**PASSAGE**
<<<<

Opinion & Blogs

Column | NY Senate could derail Amazon’s plans to build NYC headquarters

The disagreement on the Amazon deal seems like the first time in a long time that the Legislature has flexed its muscle as a co-equal branch of government.

For the state Senate to oppose Amazon was governmental malpractice,” Gov. Andrew Cuomo stated on Feb. 8. “You’re not there to play politics. You’re there to do what’s right for the people of the State of New York. And what they did here was wrong.” Michael Davis photo

Gov. Andrew Cuomo has had a very good month. With a new Democratic majority in both chambers of the New York state Legislature operating at breakneck speed, he has been able to sign off on a flurry of progressive bills that he has wanted for years, from codifying Roe vs. Wade into state law, to providing financial assistance to illegal immigrants, to extending the statute of limitations for child sex abuse victims.

This honeymoon phase hit a serious roadblock last week, however, when it came to one of Cuomo’s most touted accomplishments of 2018: the deal to build half of Amazon’s second headquarters in New York City.

>>>>

**TO-DO ITEM**
Write out the column word for word, starting at "The disagreement on" and ending at "sex abuse victims.". The listing that comes next has no connection to the column.

**DATA BELOW**
<<<<

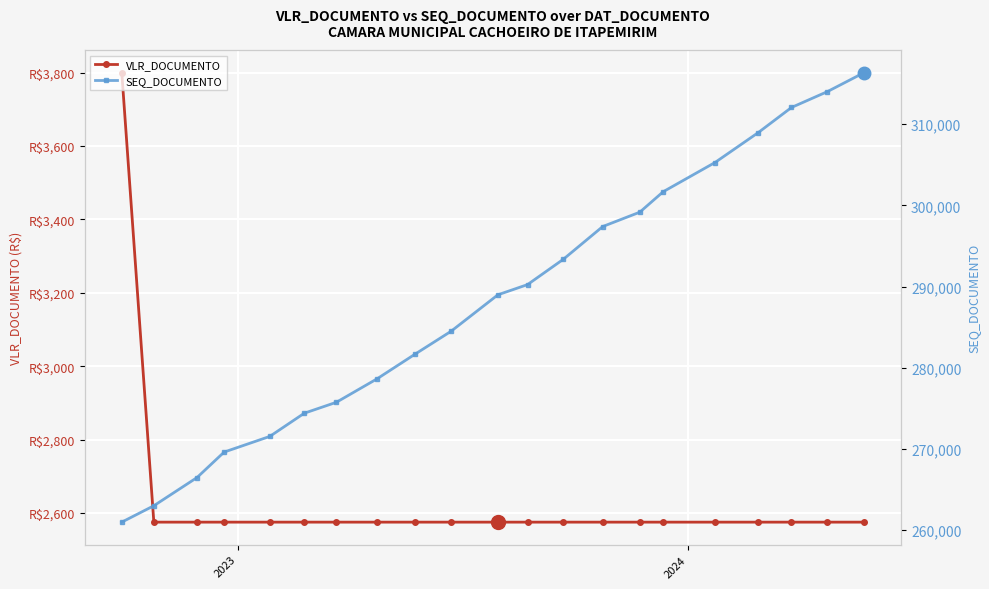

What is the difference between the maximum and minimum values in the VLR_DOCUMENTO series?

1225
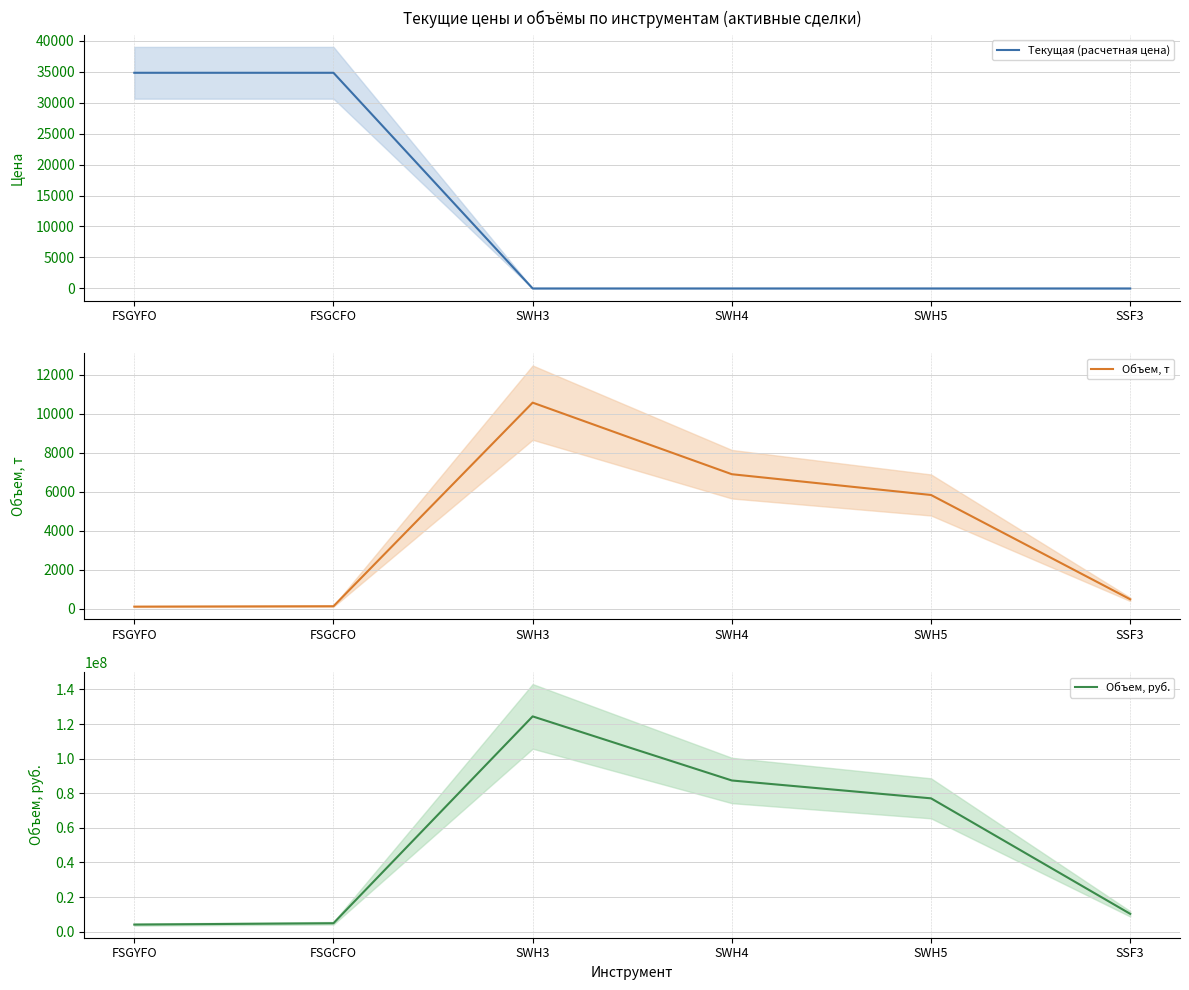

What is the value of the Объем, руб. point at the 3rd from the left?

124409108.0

>>>>

**ANSWER TO THIS PROBLEM**
The disagreement on the Amazon deal seems like the first time in a long time that the Legislature has flexed its muscle as a co-equal branch of government.

For the state Senate to oppose Amazon was governmental malpractice,” Gov. Andrew Cuomo stated on Feb. 8. “You’re not there to play politics. You’re there to do what’s right for the people of the State of New York. And what they did here was wrong.” Michael Davis photo

Gov. Andrew Cuomo has had a very good month. With a new Democratic majority in both chambers of the New York state Legislature operating at breakneck speed, he has been able to sign off on a flurry of progressive bills that he has wanted for years, from codifying Roe vs. Wade into state law, to providing financial assistance to illegal immigrants, to extending the statute of limitations for child sex abuse victims.